I-It

The I-It, I-thou discussion is one which I have some trouble with, but I believe there is a way to communicate some of the ideas presented in class more effectively and that is by dropping the pretense of English.

English is a terrible language quite frankly, the structure is poor, the writing is poor, the rules are inconsistent and overall, the language is very limiting when trying to express ideas like this. It is fine for the basic ideas of Buber, I-it and the I sense, I feel, I want, I imagine, I see, I think, I experience wording all work fine, but when trying to discuss the I-you, it starts to waver, You is the only version of you that we possess in this language to refer to you. In the discussing of this topic we talked about the formality and informality of the referential, where you is a word which is very personal, it directly speaks to the addressee. But that alone does not provide a context for how personal or informal the word means to be, how it addresses someone is left up to interpretation and it loses its strength. But, if we change from English to Spanish, it all changes. in Spanish there are five entirely different versions of the word you, in order of formality they are: vos, tu, and usted, with ustedes, and vosotros as the informal and formal plural versions of "you", and while they are used grammatically when referencing the plurality of a situation, they also reference the connection of the speaker and listener. If I was talking to a teacher and wanted to say you while providing full deference to how they are someone outside of me and superior, I would ay usted, a word that means "you" but in a removed manner, so far removed from being informal 'you' that it forces other words around it to re-conjugate into their gendered he//she forms. Instead of addressing 'you' I would be addressing the He/She that is you, considering you in all of your multitudes. On the other side of the spectrum, vos is a very, very personal 'you'. Instead of the deep removal of usted, it considers them close to you, almost a part of you. It implies a familiarity, friendship, or connection between the speaker and listener, and is a kindness to speak as such. Instead of the He/She that is you, it speaks of the y'all and we that make up You. Still addressing you in multitudes but also recognizing a closeness between the boundless You and the way the I mimics that.

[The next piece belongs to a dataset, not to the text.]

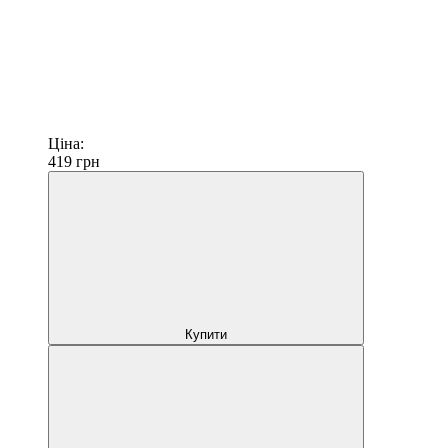
Ціна:
419
грн
Купити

I-it relationships are bordered, defined, an it is an it because it is contained, forced into a manner, a box, a definition. Martin Buber's work I-Thou focuses of the ay society is impacted by these relationships. The it mainly contains just objects, but the you becomes an object when definition is forced upon you. The you becomes he or she or they and in that change the you is objectified, it is classified, and as an object, you are bound. The you that is multitudes is reduced, chained, and prevented from being as it truly is. "You, is unbordered, without definition, undefined and fathomless, definition eludes you/thou" but when you become it, then Buber's thoughts on the alienation of people from one another are verified. Humans exist in grand scale within themselves, they are not one trait, thought or action, but when they are defined as that and become no longer a you and are forced to be an it, they lose their humanity to the definer, and that loss of humanity separates people. This it, the forcible subjecting of the first-person, face-to-face you to become a third person it forces a formality between speakers and listeners, it forces you out of conversation and mediates the conversation through the lens, like the contrapositive of how usted works in Spanish, it separates you, not from I as an observer in the presence of the multitude, but in separating you from You and taking that it as you.

In the song "I've Seen All Good People" in the Yes album, the opening line is "I've seen all good people turn their heads each day, so satisfied I'm on my way". This relates interestingly into this idea of the I-It separating people, they lose connection to the speaker, their heads downcast and "satisfied", the song notes particularly that these are good people. Noting it is not a thing of evil or stemming from some malevolence of these people, but rather it is an unconscious or merely unintentional separation which removes empathy preventing connection. And it afflicts these people and their lives as they experience what is going on to them and turn away from encounters with others through which they can understand the experience. They impose the I-it relationship without thinking about it, and in the ways that some seek to be and understand through experience alone, it cuts them off from true being. As brought up in class, there are some ways to have experience with an it, thinking that one encounters a You. The primary examples I think would be pertinent to talk about a psychedelics and prostitutes, merely for the shock factor of reading those words and the general knowledge the population has of them due to media. Psychedelics are used in many cultures are important for having an experience, peyote, mushrooms, ayahuasca, are all used ritually for the experience of something. In many sects they are used for the contacting of spirits or the searching for god. But just these experiences alone do not constitute an encounter, they may provide a window, a brief experience through which an encounter might be mediated, but they are an it which pretends to be a you. This pretending and mediation lead falsely to conclusions about the nature of divinity or imagined contacts with the spiritual/religious, but in reality it is the I or the ego projecting upon an it to receive false platitudes. This applies too to the employment of prostitutes, where the ego interacts with someone bought, in the pursuit of "romance" or physical comfort, in reality just sex, the ego satisfies itself on an experience in the pretending it has something real and true.